EXCERPT PROVIDED
<<<<

SSIS HTML Table Source
PreviousNext

SSIS HTML Table Source can be used for HTML content scraping (e.g. extract data placed inside TABLE tags). Many times valuable information is stored on web pages and not available to download as traditional data file format. With this component you can extract HTML table data in few clicks without coding.

Download SSIS PowerPack

Content

Video Tutorial

Coming soon...

Step-By-Step

In this tutorial we are going to Extract Data from Wikipedia. HTML Table scraping from any URL or HTML files stored locally (Direct URL mode or Read from SSIS variable). We can extract Data from Various Method(using Table Number, By CSS, By XPath).
  1. Firstly, You need to Download and Install SSIS ZappySys PowerPack.
  2. Once you finished first step, Open Visual Studio and Create New SSIS Package Project.
  3. Now, Drag and Drop SSIS Data Flow Task from SSIS Toolbox.
    SSIS Data Flow Task - Drag and Drop
  4. Double click on the Data Flow task to see Data Flow designer surface.
  5. Here, In Visual Studio, drag and drop the ZS HTML Table Source in the design surface.
    SSIS HTML Table Source - Drag and Drop

How to Extract Table data Using Table Number.

  1. Double click on HTML Table Source to configure it.
  2. Set Direct Access Mode, Click on Example1, Select ByNumber Table Extract Mode. Change Table Number You want to extract Data.

>>>>

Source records
<<<<

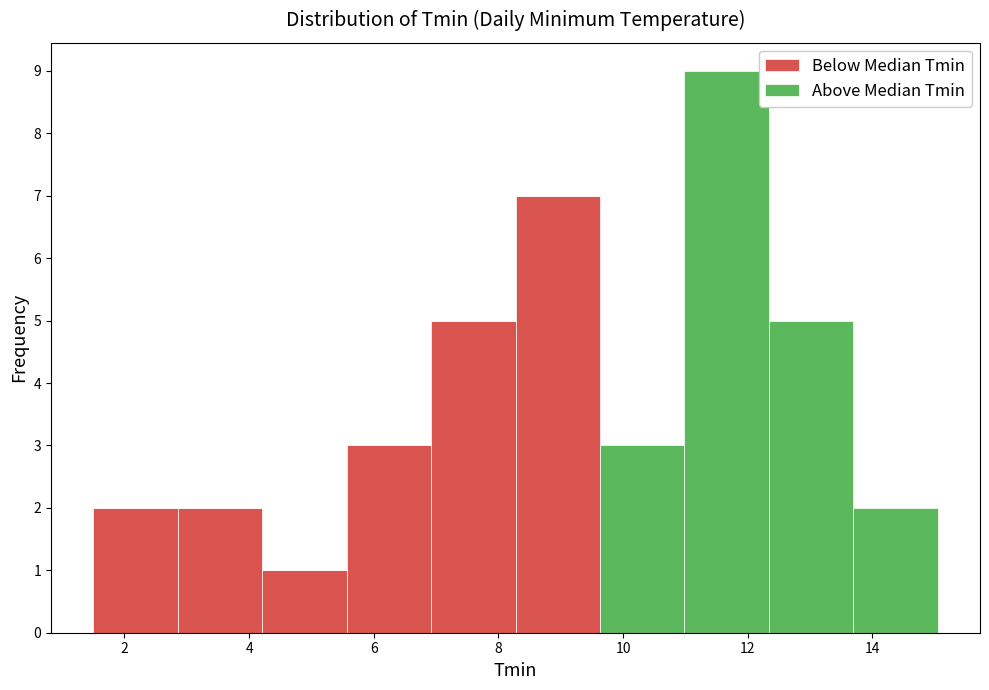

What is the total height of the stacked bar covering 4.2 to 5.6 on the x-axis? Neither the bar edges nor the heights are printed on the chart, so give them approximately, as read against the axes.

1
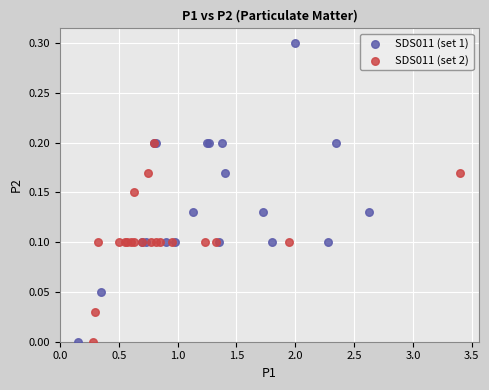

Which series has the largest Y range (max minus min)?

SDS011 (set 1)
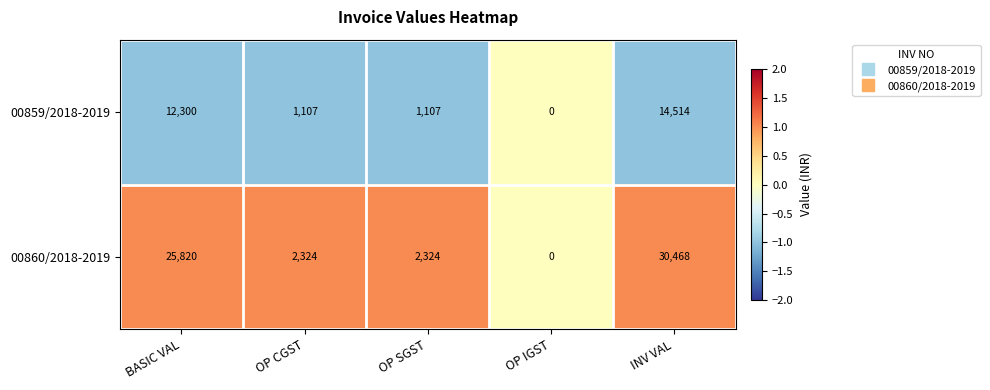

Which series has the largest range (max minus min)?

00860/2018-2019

>>>>

THINGS TO DO
a – In the records, swap "largest" for "widest" and write out again the lines from the one containing "SDS011 (set 1)" through the end of the records, both included, changing nothing else. Leave the pictures out of your answer.
b – Continue the guide to the SSIS HTML Table Source from where it stops.

OUTPUTS IN ORDER
a –
SDS011 (set 1)

Which series has the widest range (max minus min)?

00860/2018-2019

b –
    https://en.wikipedia.org/wiki/World_population
    SSIS HTML Table Source - Table Number
  3. Click On Preview button to see Data Preview.
  4. That's all, now just click on OK button to save HTML Table Source Setting UI.

How to Extract Table data Using ByCSS Mode.

  1. We can also read HTML Table using ByCSS Access Mode, Double click on HTML Table Source to configure it.
  2. Set ByCss Table Extract Mode, use your Table CSS Class.
    infobox
    SSIS HTML Table Source - CSS Class
  3. Click On Preview button to see Data Preview.
  4. That's all, now just click on OK button to save HTML Table Source Setting UI.

How to Extract Table data Using XPath Mode.

  1. We can also read HTML Table using XPath Access Mode, Double click on HTML Table Source to configure it.
  2. Set ByXPath Table Extract Mode, Use your table CSS Class in Table XPath. You can replace class name.
    //table[@class='infobox']
    SSIS HTML Table Source - XPath
  3. Click On Preview button to see Data Preview.
  4. That's all, now just click on OK button to save HTML Table Source Setting UI.

How to Extract Links / Images from Table cell for each row and column.

  1. Here, you can extract links and images too, just go to Extract Link and Images Tab for configure it.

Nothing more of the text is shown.